*** Opening of GIVEN INFORMATION ***

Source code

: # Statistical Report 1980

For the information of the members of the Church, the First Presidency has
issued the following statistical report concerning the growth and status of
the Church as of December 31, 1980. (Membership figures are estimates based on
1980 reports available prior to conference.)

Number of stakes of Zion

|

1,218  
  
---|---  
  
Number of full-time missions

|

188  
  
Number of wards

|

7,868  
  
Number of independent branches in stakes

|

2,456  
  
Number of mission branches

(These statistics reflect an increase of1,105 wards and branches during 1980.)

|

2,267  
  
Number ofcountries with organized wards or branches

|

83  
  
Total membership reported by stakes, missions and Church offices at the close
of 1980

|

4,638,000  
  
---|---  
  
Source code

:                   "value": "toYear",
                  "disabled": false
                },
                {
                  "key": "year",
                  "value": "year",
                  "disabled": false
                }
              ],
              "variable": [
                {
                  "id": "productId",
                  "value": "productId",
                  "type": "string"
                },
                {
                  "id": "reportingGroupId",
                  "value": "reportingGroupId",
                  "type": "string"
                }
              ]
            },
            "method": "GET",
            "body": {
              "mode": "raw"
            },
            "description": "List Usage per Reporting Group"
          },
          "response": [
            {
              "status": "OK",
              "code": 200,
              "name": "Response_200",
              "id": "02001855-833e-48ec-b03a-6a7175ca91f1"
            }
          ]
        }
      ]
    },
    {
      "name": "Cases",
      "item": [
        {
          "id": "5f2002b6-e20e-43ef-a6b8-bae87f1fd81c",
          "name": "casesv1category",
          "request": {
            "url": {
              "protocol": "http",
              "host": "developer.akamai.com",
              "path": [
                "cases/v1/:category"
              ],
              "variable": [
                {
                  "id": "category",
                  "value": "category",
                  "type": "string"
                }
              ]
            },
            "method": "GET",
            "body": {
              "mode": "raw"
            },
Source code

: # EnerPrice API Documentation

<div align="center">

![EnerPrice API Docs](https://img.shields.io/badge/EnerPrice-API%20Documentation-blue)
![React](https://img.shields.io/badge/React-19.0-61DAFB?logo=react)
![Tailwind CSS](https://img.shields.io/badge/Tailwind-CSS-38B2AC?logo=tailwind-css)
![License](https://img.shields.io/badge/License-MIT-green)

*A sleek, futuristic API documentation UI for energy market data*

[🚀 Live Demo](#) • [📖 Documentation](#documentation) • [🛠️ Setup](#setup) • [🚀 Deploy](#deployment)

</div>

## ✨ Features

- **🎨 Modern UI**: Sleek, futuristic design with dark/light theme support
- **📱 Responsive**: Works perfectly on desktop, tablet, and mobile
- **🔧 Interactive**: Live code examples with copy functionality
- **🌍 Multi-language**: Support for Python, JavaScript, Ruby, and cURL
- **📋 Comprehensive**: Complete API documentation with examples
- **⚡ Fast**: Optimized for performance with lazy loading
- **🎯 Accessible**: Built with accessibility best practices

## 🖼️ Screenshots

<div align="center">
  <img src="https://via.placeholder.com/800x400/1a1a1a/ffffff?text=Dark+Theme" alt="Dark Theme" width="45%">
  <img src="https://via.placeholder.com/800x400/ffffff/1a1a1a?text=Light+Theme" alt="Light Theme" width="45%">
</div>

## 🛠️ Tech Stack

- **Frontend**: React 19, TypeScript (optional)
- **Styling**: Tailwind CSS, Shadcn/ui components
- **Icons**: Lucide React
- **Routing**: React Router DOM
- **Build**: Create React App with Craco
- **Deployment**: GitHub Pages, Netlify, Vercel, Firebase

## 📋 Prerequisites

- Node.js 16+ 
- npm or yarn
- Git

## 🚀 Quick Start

*** Close of GIVEN INFORMATION ***

WHAT IS REQUIRED: Would you repeat all the material exactly as it is shown?

WRITTEN REPLY:
Source code

: # Statistical Report 1980

For the information of the members of the Church, the First Presidency has
issued the following statistical report concerning the growth and status of
the Church as of December 31, 1980. (Membership figures are estimates based on
1980 reports available prior to conference.)

Number of stakes of Zion

|

1,218  
  
---|---  
  
Number of full-time missions

|

188  
  
Number of wards

|

7,868  
  
Number of independent branches in stakes

|

2,456  
  
Number of mission branches

(These statistics reflect an increase of1,105 wards and branches during 1980.)

|

2,267  
  
Number ofcountries with organized wards or branches

|

83  
  
Total membership reported by stakes, missions and Church offices at the close
of 1980

|

4,638,000  
  
---|---  
  
Source code

:                   "value": "toYear",
                  "disabled": false
                },
                {
                  "key": "year",
                  "value": "year",
                  "disabled": false
                }
              ],
              "variable": [
                {
                  "id": "productId",
                  "value": "productId",
                  "type": "string"
                },
                {
                  "id": "reportingGroupId",
                  "value": "reportingGroupId",
                  "type": "string"
                }
              ]
            },
            "method": "GET",
            "body": {
              "mode": "raw"
            },
            "description": "List Usage per Reporting Group"
          },
          "response": [
            {
              "status": "OK",
              "code": 200,
              "name": "Response_200",
              "id": "02001855-833e-48ec-b03a-6a7175ca91f1"
            }
          ]
        }
      ]
    },
    {
      "name": "Cases",
      "item": [
        {
          "id": "5f2002b6-e20e-43ef-a6b8-bae87f1fd81c",
          "name": "casesv1category",
          "request": {
            "url": {
              "protocol": "http",
              "host": "developer.akamai.com",
              "path": [
                "cases/v1/:category"
              ],
              "variable": [
                {
                  "id": "category",
                  "value": "category",
                  "type": "string"
                }
              ]
            },
            "method": "GET",
            "body": {
              "mode": "raw"
            },
Source code

: # EnerPrice API Documentation

<div align="center">

![EnerPrice API Docs](https://img.shields.io/badge/EnerPrice-API%20Documentation-blue)
![React](https://img.shields.io/badge/React-19.0-61DAFB?logo=react)
![Tailwind CSS](https://img.shields.io/badge/Tailwind-CSS-38B2AC?logo=tailwind-css)
![License](https://img.shields.io/badge/License-MIT-green)

*A sleek, futuristic API documentation UI for energy market data*

[🚀 Live Demo](#) • [📖 Documentation](#documentation) • [🛠️ Setup](#setup) • [🚀 Deploy](#deployment)

</div>

## ✨ Features

- **🎨 Modern UI**: Sleek, futuristic design with dark/light theme support
- **📱 Responsive**: Works perfectly on desktop, tablet, and mobile
- **🔧 Interactive**: Live code examples with copy functionality
- **🌍 Multi-language**: Support for Python, JavaScript, Ruby, and cURL
- **📋 Comprehensive**: Complete API documentation with examples
- **⚡ Fast**: Optimized for performance with lazy loading
- **🎯 Accessible**: Built with accessibility best practices

## 🖼️ Screenshots

<div align="center">
  <img src="https://via.placeholder.com/800x400/1a1a1a/ffffff?text=Dark+Theme" alt="Dark Theme" width="45%">
  <img src="https://via.placeholder.com/800x400/ffffff/1a1a1a?text=Light+Theme" alt="Light Theme" width="45%">
</div>

## 🛠️ Tech Stack

- **Frontend**: React 19, TypeScript (optional)
- **Styling**: Tailwind CSS, Shadcn/ui components
- **Icons**: Lucide React
- **Routing**: React Router DOM
- **Build**: Create React App with Craco
- **Deployment**: GitHub Pages, Netlify, Vercel, Firebase

## 📋 Prerequisites

- Node.js 16+ 
- npm or yarn
- Git

## 🚀 Quick Start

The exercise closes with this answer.